> **Tasks to complete**:
1 - Apart from THE APPLE itself, list each film title mentioned in the reviews of THE APPLE.
2 - Transcribe part of the reviews of THE APPLE. Begin at the words "12 out of 14" and stop after "terrible/wonderfulness.......".
3 - Go on with the reviews of THE APPLE from the point where they stop.

> **Provided text**:

:::::

16 out of 17 people found the following comment useful :- Always bad but never boring., 12 February 2003
Author:
FeverDog from Center of the Universe
Here's a godawful "futuristic" musical from 1980 that takes place in 1994
(which gives you an idea of just how campy it is), about an evil record
executive debauching a naive couple from (no kidding) Moose Jaw, Canada.
There's some kind of religious allegory here and there throughout the
murky
plot, and the songs must be heard to be believed. (One is a basically
unveiled ode to the orgasm, which makes me wonder how the movie got a PG
rating.)
THE APPLE is CAN'T STOP THE MUSIC (the music-world milieu) meets ROCKY
HORROR (innocent couple corrupted by bizarre characters), and it liberally
"borrows" scenes from everything from BEYOND THE VALLEY OF THE DOLLS to
HAIR. And, oh my, the costumes. I wouldn't know where to begin describing
them, so all I'll say is that camel-toe was apparently stylish for both
men
and women at one time.
Which is all another way of saying that THE APPLE is the newest camp
classic
that I must add to my collection, and I thank Showtime Beyond for
unearthing
this craptastic pop masterpiece. (A widescreen DVD would be nice,
though.)
12 out of 14 people found the following comment useful :- Audaciously Wonderfully Bad!, 15 November 2003
Author:
rube2424 from New York, USA
Probably made as a "please God, let what happened to ROCKY HORROR
happen to us!", project, THE APPLE is so audacious, so over the top, so
totally awful that it is simply wonderful. The songs are cheesy, the
acting horrendous, the costumes nightmarish, the concept bizarre etc.,
etc., but when all those negatives are put together, the result is a
positively guilty pleasure to top all guilty pleasures. Please, someone,
release a letterboxed DVD of this film so that all its rocky horrors
squeezed onto the small screen can be seen in all their
garish
terrible/wonderfulness.......

:::::

> **Records shown**:

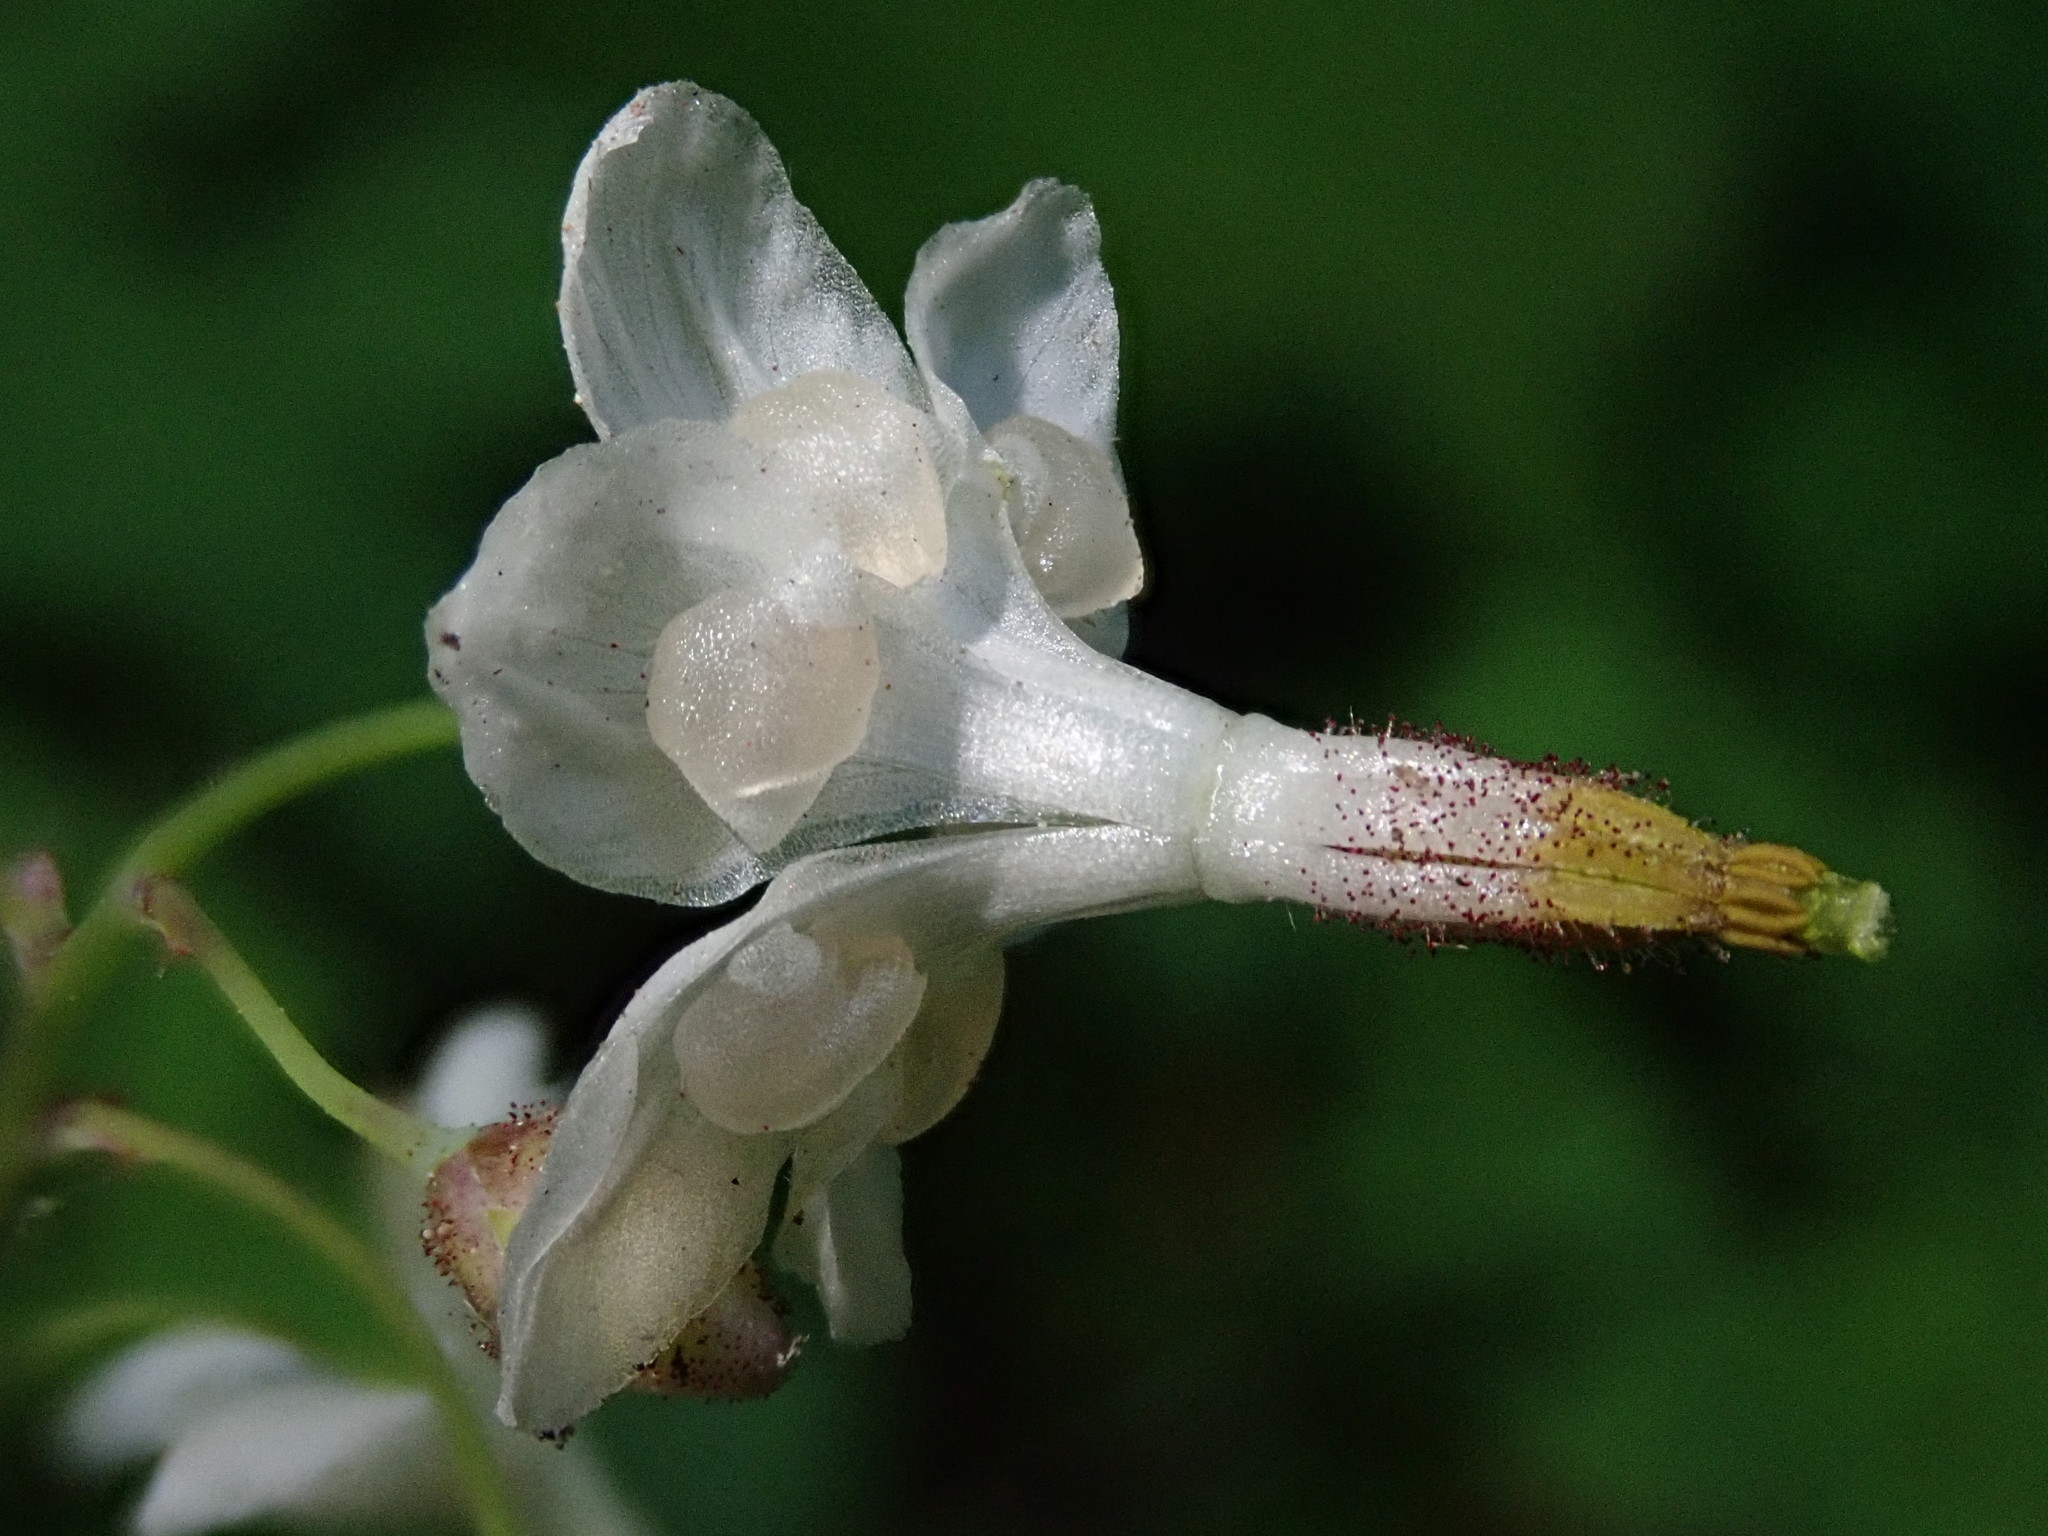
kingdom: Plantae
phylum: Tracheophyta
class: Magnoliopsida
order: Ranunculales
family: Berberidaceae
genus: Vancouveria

:::::

> **Expected responses**:
1 -
CAN'T STOP THE MUSIC
ROCKY HORROR
BEYOND THE VALLEY OF THE DOLLS
HAIR

2 -
12 out of 14 people found the following comment useful :- Audaciously Wonderfully Bad!, 15 November 2003
Author:
rube2424 from New York, USA
Probably made as a "please God, let what happened to ROCKY HORROR
happen to us!", project, THE APPLE is so audacious, so over the top, so
totally awful that it is simply wonderful. The songs are cheesy, the
acting horrendous, the costumes nightmarish, the concept bizarre etc.,
etc., but when all those negatives are put together, the result is a
positively guilty pleasure to top all guilty pleasures. Please, someone,
release a letterboxed DVD of this film so that all its rocky horrors
squeezed onto the small screen can be seen in all their
garish
terrible/wonderfulness.......

3 -
14 out of 18 people found the following comment useful :- I was there!, 22 February 2004
Author:
lynnekjacobs from california
I was stationed with the USAF in West Berlin when this was filmed. (There
are W. Berlin landmarks in the film, even though it's supposed to be New
York.) My husband was an aspiring actor and always showed up at auditions
when something was being filmed. He got a part as a newspaper reporter
and
general all-round extra, and I got a part as an extra, too. In fact, many
of the extras in this movie are service members stationed in Berlin (this
was before the Wall fell, so there were Brit soldiers stationed there as
well, thus explaining many of the Brit accents). We had an apartment, so
some of the dancers came over to hang out and chat, to escape the hotel
rooms, Finola Hughes being one of them, as well as Catherine Mary Stuart
(my
husband REALLY enjoyed escorting her around the base!). One of the
dancers,
named Dave, said the filming of the hell scene was just "magical." The
costumes were pretty cheesey and poorly made; my husband probably still
has
the silver baseball cap he wore as a reporter and the silver epaulets...
It
was a lot of fun to be a part of and I'd love to have a copy of it (when I
saw it on TV several years ago, I couldn't find myself in the crowd
scenes!). It was great reading other comments about this movie -- I
didn't
think anyone else in the world knew about it!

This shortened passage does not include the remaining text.